**Work request A**
Echo a stretch of the chi-square excerpt word for word, beginning at the words "A similar chi-square" and stopping after the words "in Table 8.".

**Text under study**
"""

Chi-Square Results of the Functional Differences Among Bundle Types.

χ² = 9.8 df = 4, p = .045 Cramer’s V = 0.129	DISS-ONs	JOL-ARs	TXT-BKs
Structural pattern	Types	Types	Types
Research-based
Observed	38	49	69
Expected	33.77	61.65	60.58
R	.73	−1.61	1.08
Text-based
Observed	16	38	24
Expected	16.89	30.82	30.29
R	−0.22	1.29	−1.14
Participant-based
Observed	9	28	20
Expected	12.34	22.53	22.13
R	−.95	1.15	−.45

A similar chi-square test was administered to determine whether the functional differences in the distribution of bundle tokens are statistically significant. The results show a significant difference in the distribution of functions served by the bundles within the three text types, as is illustrated in Table 8.

Table 8.

Chi-Square Results of the Functional Differences Among Bundles Tokens.

"""

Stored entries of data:
"""

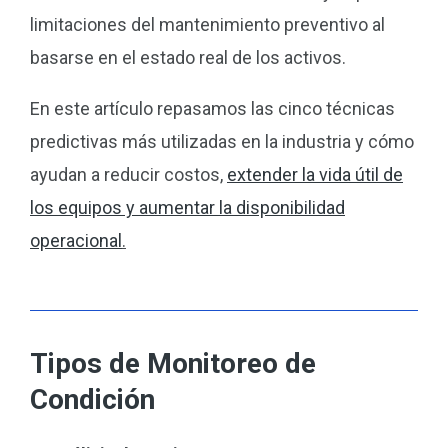
limitaciones del mantenimiento preventivo al
basarse en el estado real de los activos.
En este artículo repasamos las cinco técnicas
predictivas más utilizadas en la industria y cómo
ayudan a reducir costos,
extender la vida útil de
los equipos y aumentar la disponibilidad
operacional
.
Tipos de Monitoreo de
Condición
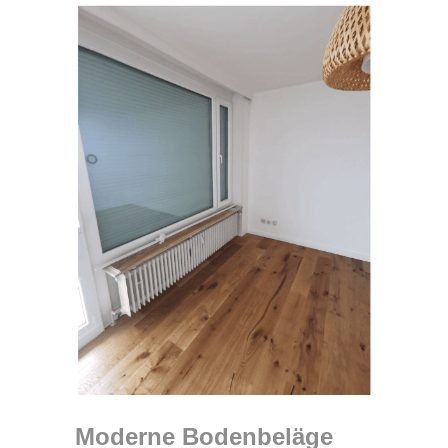
Moderne Bodenbeläge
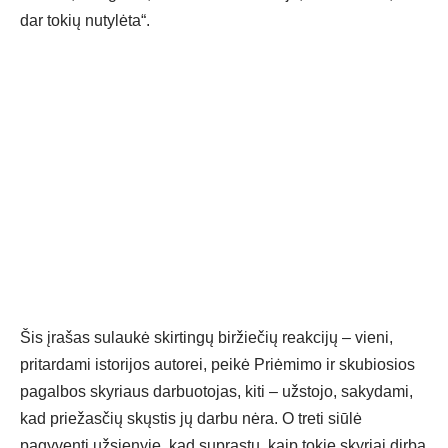
dar tokių nutylėta“.
Šis įrašas sulaukė skirtingų biržiečių reakcijų – vieni,
pritardami istorijos autorei, peikė Priėmimo ir skubiosios
pagalbos skyriaus darbuotojas, kiti – užstojo, sakydami,
kad priežasčių skųstis jų darbu nėra. O treti siūlė
pagyventi užsienyje, kad suprastų, kaip tokie skyriai dirba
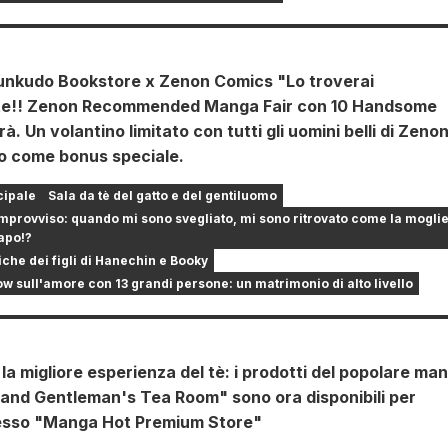
nkudo Bookstore x Zenon Comics "Lo troverai
te!! Zenon Recommended Manga Fair con 10 Handsome
à. Un volantino limitato con tutti gli uomini belli di Zeno
so come bonus speciale.
cipale
Sala da tè del gatto e del gentiluomo
mprovviso: quando mi sono svegliato, mi sono ritrovato come la mogli
apo!?
che dei figli di Hanechin e Booky
ow sull'amore con 13 grandi persone: un matrimonio di alto livello
 la migliore esperienza del tè: i prodotti del popolare ma
 and Gentleman's Tea Room" sono ora disponibili per
resso "Manga Hot Premium Store"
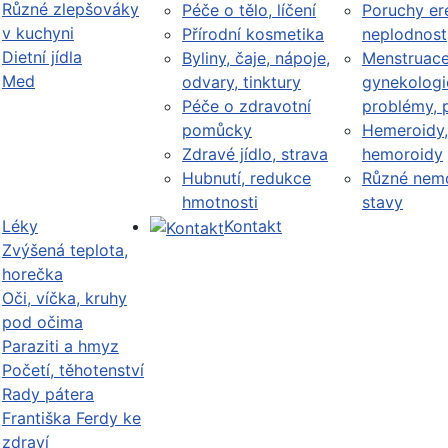
Různé zlepšováky
Péče o tělo, líčení
Poruchy er
v kuchyni
Přírodní kosmetika
neplodnost
Dietní jídla
Byliny, čaje, nápoje,
Menstruace
Med
odvary, tinktury
gynekologi
Péče o zdravotní
problémy, 
pomůcky
Hemeroidy,
Zdravé jídlo, strava
hemoroidy
Hubnutí, redukce
Různé nemo
hmotnosti
stavy
Léky
Kontakt
Zvýšená teplota,
horečka
Oči, víčka, kruhy
pod očima
Paraziti a hmyz
Početí, těhotenství
Rady pátera
Františka Ferdy ke
zdraví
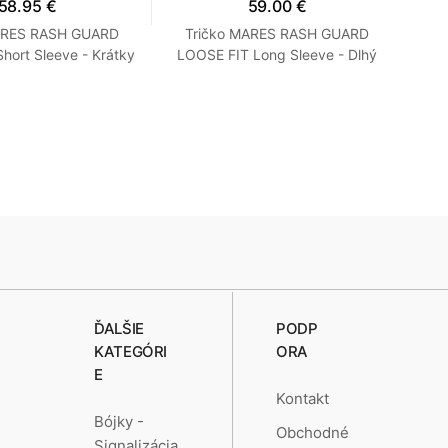
58.95 €
59.00 €
ARES RASH GUARD
Tričko MARES RASH GUARD
N
hort Sleeve - Krátky
LOOSE FIT Long Sleeve - Dlhý
ľný strih - Dámske
Rukáv - Voľný strih - Pánske M
S Tyrkysová
Modrá
ĎALŠIE
PODP
KATEGÓRI
ORA
E
Kontakt
Bójky -
Obchodné
Signalizácia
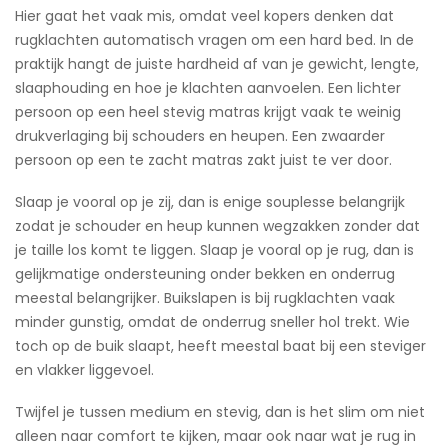
Hier gaat het vaak mis, omdat veel kopers denken dat
rugklachten automatisch vragen om een hard bed. In de
praktijk hangt de juiste hardheid af van je gewicht, lengte,
slaaphouding en hoe je klachten aanvoelen. Een lichter
persoon op een heel stevig matras krijgt vaak te weinig
drukverlaging bij schouders en heupen. Een zwaarder
persoon op een te zacht matras zakt juist te ver door.
Slaap je vooral op je zij, dan is enige souplesse belangrijk
zodat je schouder en heup kunnen wegzakken zonder dat
je taille los komt te liggen. Slaap je vooral op je rug, dan is
gelijkmatige ondersteuning onder bekken en onderrug
meestal belangrijker. Buikslapen is bij rugklachten vaak
minder gunstig, omdat de onderrug sneller hol trekt. Wie
toch op de buik slaapt, heeft meestal baat bij een steviger
en vlakker liggevoel.
Twijfel je tussen medium en stevig, dan is het slim om niet
alleen naar comfort te kijken, maar ook naar wat je rug in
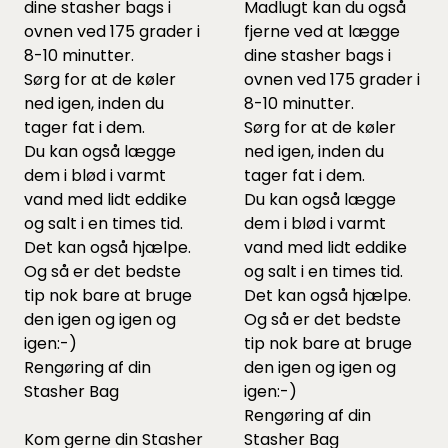
dine stasher bags i
Madlugt kan du også
ovnen ved 175 grader i
fjerne ved at lægge
8-10 minutter.
dine stasher bags i
Sørg for at de køler
ovnen ved 175 grader i
ned igen, inden du
8-10 minutter.
tager fat i dem.
Sørg for at de køler
Du kan også lægge
ned igen, inden du
dem i blød i varmt
tager fat i dem.
vand med lidt eddike
Du kan også lægge
og salt i en times tid.
dem i blød i varmt
Det kan også hjælpe.
vand med lidt eddike
Og så er det bedste
og salt i en times tid.
tip nok bare at bruge
Det kan også hjælpe.
den igen og igen og
Og så er det bedste
igen:-)
tip nok bare at bruge
Rengøring af din
den igen og igen og
Stasher Bag
igen:-)
Rengøring af din
Kom gerne din Stasher
Stasher Bag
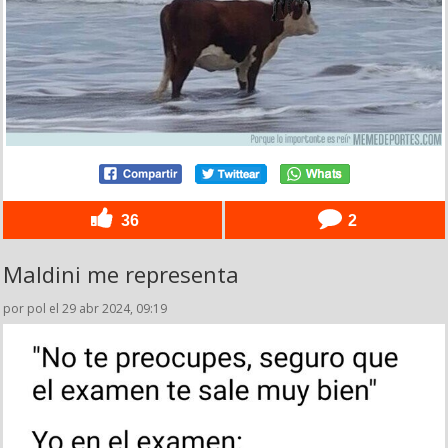
36
2
Maldini me representa
por pol el 29 abr 2024, 09:19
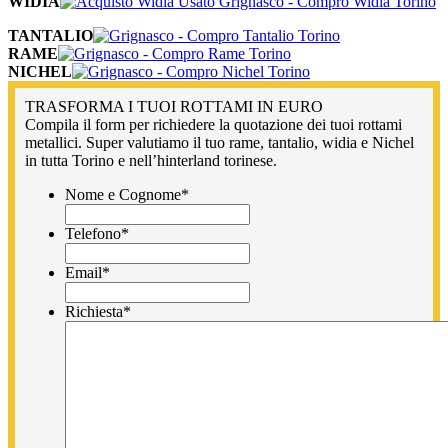
WIDIA
TANTALIO
RAME
NICHEL
TRASFORMA I TUOI ROTTAMI IN EURO
Compila il form per richiedere la quotazione dei tuoi rottami
metallici. Super valutiamo il tuo rame, tantalio, widia e Nichel
in tutta Torino e nell’hinterland torinese.
Nome e Cognome
*
Telefono
*
Email
*
Richiesta
*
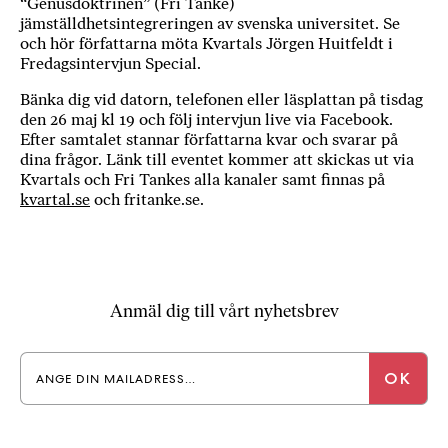
“Genusdoktrinen” (Fri Tanke)
a
jämställdhetsintegreringen av svenska universitet. Se
n
och hör författarna möta Kvartals Jörgen Huitfeldt i
k
Fredagsintervjun Special.
e
Bänka dig vid datorn, telefonen eller läsplattan på tisdag
den 26 maj kl 19 och följ intervjun live via Facebook.
Efter samtalet stannar författarna kvar och svarar på
dina frågor. Länk till eventet kommer att skickas ut via
Kvartals och Fri Tankes alla kanaler samt finnas på
kvartal.se
och fritanke.se.
Anmäl dig till vårt nyhetsbrev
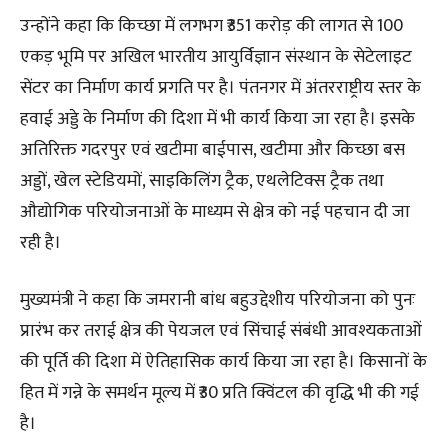
उन्होंने कहा कि किच्छा में लगभग ₹351 करोड़ की लागत से 100
एकड़ भूमि पर अखिल भारतीय आयुर्विज्ञान संस्थान के सेटेलाइट
सेंटर का निर्माण कार्य प्रगति पर है। पंतनगर में अंतरराष्ट्रीय स्तर के
हवाई अड्डे के निर्माण की दिशा में भी कार्य किया जा रहा है। इसके
अतिरिक्त गदरपुर एवं खटीमा बाईपास, खटीमा और किच्छा बस
अड्डों, खेल स्टेडियमों, साइकिलिंग ट्रैक, एथलेटिक्स ट्रैक तथा
औद्योगिक परियोजनाओं के माध्यम से क्षेत्र को नई पहचान दी जा
रही है।
मुख्यमंत्री ने कहा कि जमरानी बांध बहुउद्देशीय परियोजना को पुनः
प्रारंभ कर तराई क्षेत्र की पेयजल एवं सिंचाई संबंधी आवश्यकताओं
की पूर्ति की दिशा में ऐतिहासिक कार्य किया जा रहा है। किसानों के
हित में गन्ने के समर्थन मूल्य में ₹30 प्रति क्विंटल की वृद्धि भी की गई
है।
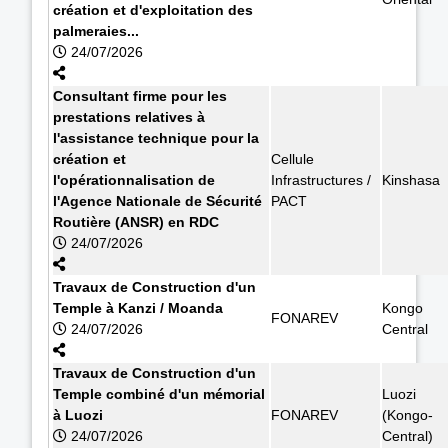
création et d'exploitation des
palmeraies...
24/07/2026
Consultant firme pour les
prestations relatives à
l'assistance technique pour la
création et
Cellule
l'opérationnalisation de
Infrastructures /
Kinshasa
l'Agence Nationale de Sécurité
PACT
Routière (ANSR) en RDC
24/07/2026
Travaux de Construction d'un
Temple à Kanzi / Moanda
Kongo
FONAREV
24/07/2026
Central
Travaux de Construction d'un
Temple combiné d'un mémorial
Luozi
à Luozi
FONAREV
(Kongo-
24/07/2026
Central)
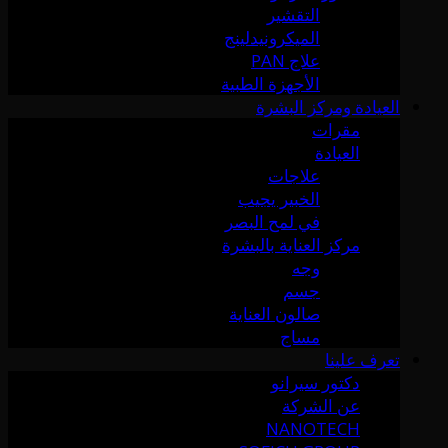
التقشير
الميكرونيدلينج
علاج PAN
الأجهزة الطبية
العيادة ومركز البشرة
مقرات
العيادة
علاجات
الخبير يجيب
في لمح البصر
مركز العناية بالبشرة
وجه
جسم
صالون العناية
مساج
تعرف علينا
دكتور سيرانو
عن الشركة
NANOTECH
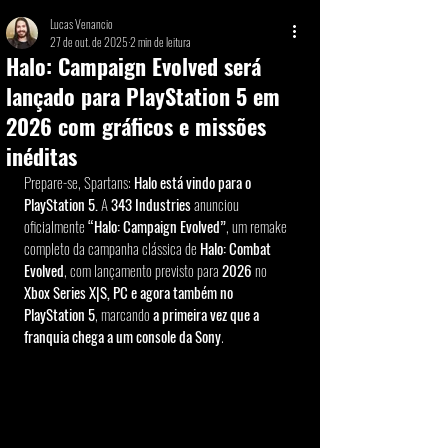
Lucas Venancio
27 de out. de 2025
2 min de leitura
Halo: Campaign Evolved será
lançado para PlayStation 5 em
2026 com gráficos e missões
inéditas
Prepare-se, Spartans: 
Halo está vindo para o 
PlayStation 5.
 A 
343 Industries
 anunciou 
oficialmente 
“Halo: Campaign Evolved”
, um remake 
completo da campanha clássica de 
Halo: Combat 
Evolved
, com lançamento previsto para 
2026
 no 
Xbox Series X|S, PC e agora também no 
PlayStation 5
, marcando 
a primeira vez que a 
franquia chega a um console da Sony
.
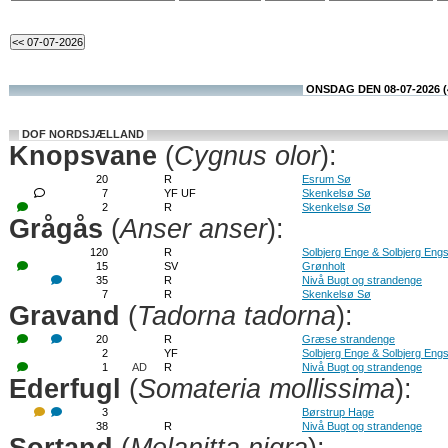
ONSDAG DEN 08-07-2026 (
DOF NORDSJÆLLAND
Knopsvane
(
Cygnus olor
):
20
R
Esrum Sø
7
YF UF
Skenkelsø Sø
2
R
Skenkelsø Sø
Grågås
(
Anser anser
):
120
R
Solbjerg Enge & Solbjerg Eng
15
SV
Grønholt
35
R
Nivå Bugt og strandenge
7
R
Skenkelsø Sø
Gravand
(
Tadorna tadorna
):
20
R
Græse strandenge
2
YF
Solbjerg Enge & Solbjerg Eng
1
AD
R
Nivå Bugt og strandenge
Ederfugl
(
Somateria mollissima
):
3
Børstrup Hage
38
R
Nivå Bugt og strandenge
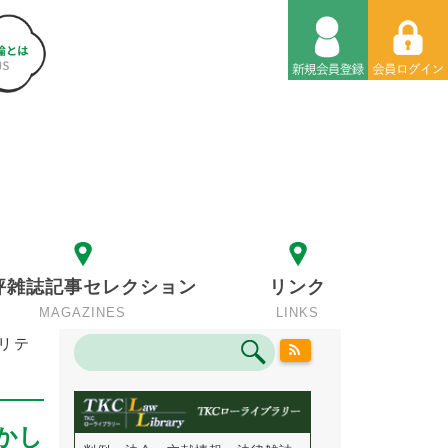
評雑誌記事セレクション
リンク
MAGAZINES
LINKS
リテ
かし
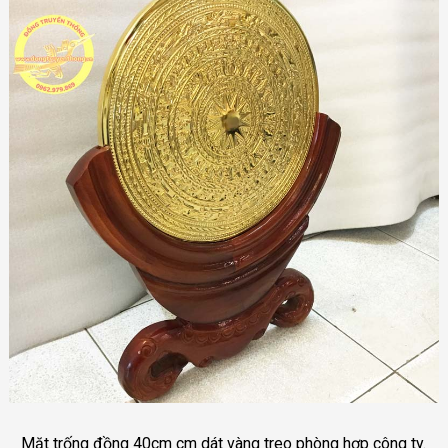
Mặt trống đồng 40cm cm dát vàng treo phòng hợp công ty.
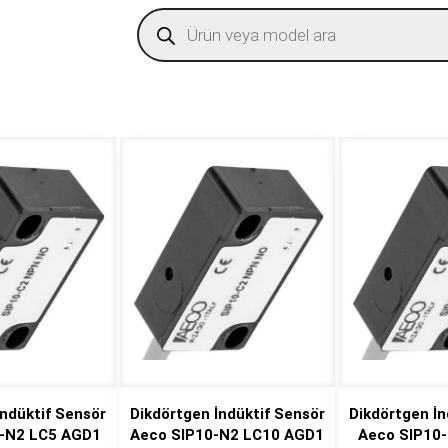
Products
search
İndüktif Sensör
Dikdörtgen İndüktif Sensör
Dikdörtgen İn
0-N2 LC5 AGD1
Aeco SIP10-N2 LC10 AGD1
Aeco SIP10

"""

**Work request B**
Duplicate these lines of the listing without any changes, beginning at the line that has "Hier gaat het" and stopping after the line that has "alleen naar comfort".

**Exercise solution A**
A similar chi-square test was administered to determine whether the functional differences in the distribution of bundle tokens are statistically significant. The results show a significant difference in the distribution of functions served by the bundles within the three text types, as is illustrated in Table 8.

**Exercise solution B**
Hier gaat het vaak mis, omdat veel kopers denken dat
rugklachten automatisch vragen om een hard bed. In de
praktijk hangt de juiste hardheid af van je gewicht, lengte,
slaaphouding en hoe je klachten aanvoelen. Een lichter
persoon op een heel stevig matras krijgt vaak te weinig
drukverlaging bij schouders en heupen. Een zwaarder
persoon op een te zacht matras zakt juist te ver door.
Slaap je vooral op je zij, dan is enige souplesse belangrijk
zodat je schouder en heup kunnen wegzakken zonder dat
je taille los komt te liggen. Slaap je vooral op je rug, dan is
gelijkmatige ondersteuning onder bekken en onderrug
meestal belangrijker. Buikslapen is bij rugklachten vaak
minder gunstig, omdat de onderrug sneller hol trekt. Wie
toch op de buik slaapt, heeft meestal baat bij een steviger
en vlakker liggevoel.
Twijfel je tussen medium en stevig, dan is het slim om niet
alleen naar comfort te kijken, maar ook naar wat je rug in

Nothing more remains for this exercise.